● TASKS AND EXERCISES:
1. Answer these questions from the passage on oxygen isotope ratios:
(a) What δ¹⁸O value, with its 2SD uncertainty, is given for the rdm zircons?
(b) What range of δ¹⁸O values is reported for the older rdm MIZs?
(c) Why was the oxygen isotopic composition of the rle MIZs/zircons not determined?
2. Extend the passage on zircon oxygen isotope ratios, starting after its final sentence.

● SOURCE EXTRACT:

==*==

Oxygen isotope ratios

Oxygen isotope ratios of the rdm zircons are homogeneous regardless of age (i.e., younger or older rdm) (δ¹⁸O = 5.76 ± 0.32 ‰, 2SD) (Fig. 6a). The δ¹⁸O values of younger rdm MIZs are also homogeneous (δ¹⁸O = 8.22 ± 0.80 ‰, 2SD), while that of older rdm MIZs is highly variable (δ¹⁸O = 4.1 to 8.9 ‰) (Fig. 6a). The oxygen isotopic fractionation between the glass in younger rdm MIZ and host-zircon is relatively constant (Δ¹⁸O_MIZ-Zrn = 2.59 ± 1.01 ‰, 2SD) (Fig. 6b), and within uncertainty with the equilibrium zircon-melt oxygen isotopic fractionation factor (Lackey et al. 2008). The equilibrium fractionation between zircon and melt is nearly constant at magmatic temperatures (Lackey et al. 2008; Grimes et al. 2011; Bucholz et al. 2017). In contrast, oxygen isotopic fractionation between the older rdm MIZ and host-zircon is highly variable (Δ¹⁸O_MIZ-Zrn = -1.52 to 3.22 ‰) (Fig. 6b), and some do not preserve equilibrated values from magmatic conditions. The oxygen isotopic composition of the rle MIZs/zircons were not determined, due to the lack of suitable oxygen isotope standard grain in the indium mount.

==*==

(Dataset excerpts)

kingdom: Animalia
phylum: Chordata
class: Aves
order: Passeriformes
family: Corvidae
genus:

==*==

● EXPECTED RESULTS:
1.
(a) δ¹⁸O = 5.76 ± 0.32 ‰ (2SD)
(b) 4.1 to 8.9 ‰
(c) There was no suitable oxygen isotope standard grain in the indium mount.

2.
Fig. 6

a δ¹⁸O of the MIZ (squares) and zircon host (diamonds). b Δ¹⁸O_MIZ-Zrn vs. SiO₂ content of the MIZ. In (b), the dashed line shows the predicted melt-zircon equilibrium isotopic fractionation (Valley et al. 2005; Lackey et al. 2008)

Ti-in-zircon thermometry

Ti-in-zircon temperatures were calculated using the calibration of Ferry and Watson (2007), which requires the TiO₂ activity (a_TiO2), SiO₂ activity (a_SiO2) and pressure. Following the previous study on LdM zircons of Andersen et al. (2019), we first used the a_TiO2 of 0.72 obtained based on magnetite-ilmenite equilibrium (Ghiorso and Evans 2008) and an a_SiO2 of 1 based on the presence of quartz in the LdM rhyolites (Andersen et al. 2017). The effect of pressure was not taken into account, but such effect is relatively small (~ 50ºC/10 kbar). Ti-in-zircon temperatures calculated based on these a_TiO2 and a_SiO2 values along with the measured Ti content in zircons span 708 to 839ºC (younger rdm = 708 to 792ºC, older rdm = 722 to 839ºC, rle = 724 to 796ºC). These are comparable to the Ti-in-zircon temperatures previously determined for LdM zircons (Andersen et al. 2019) as well as the temperature range of LdM rhyolites estimated based on the Fe-Ti oxide thermometer (Andersen et al. 2017).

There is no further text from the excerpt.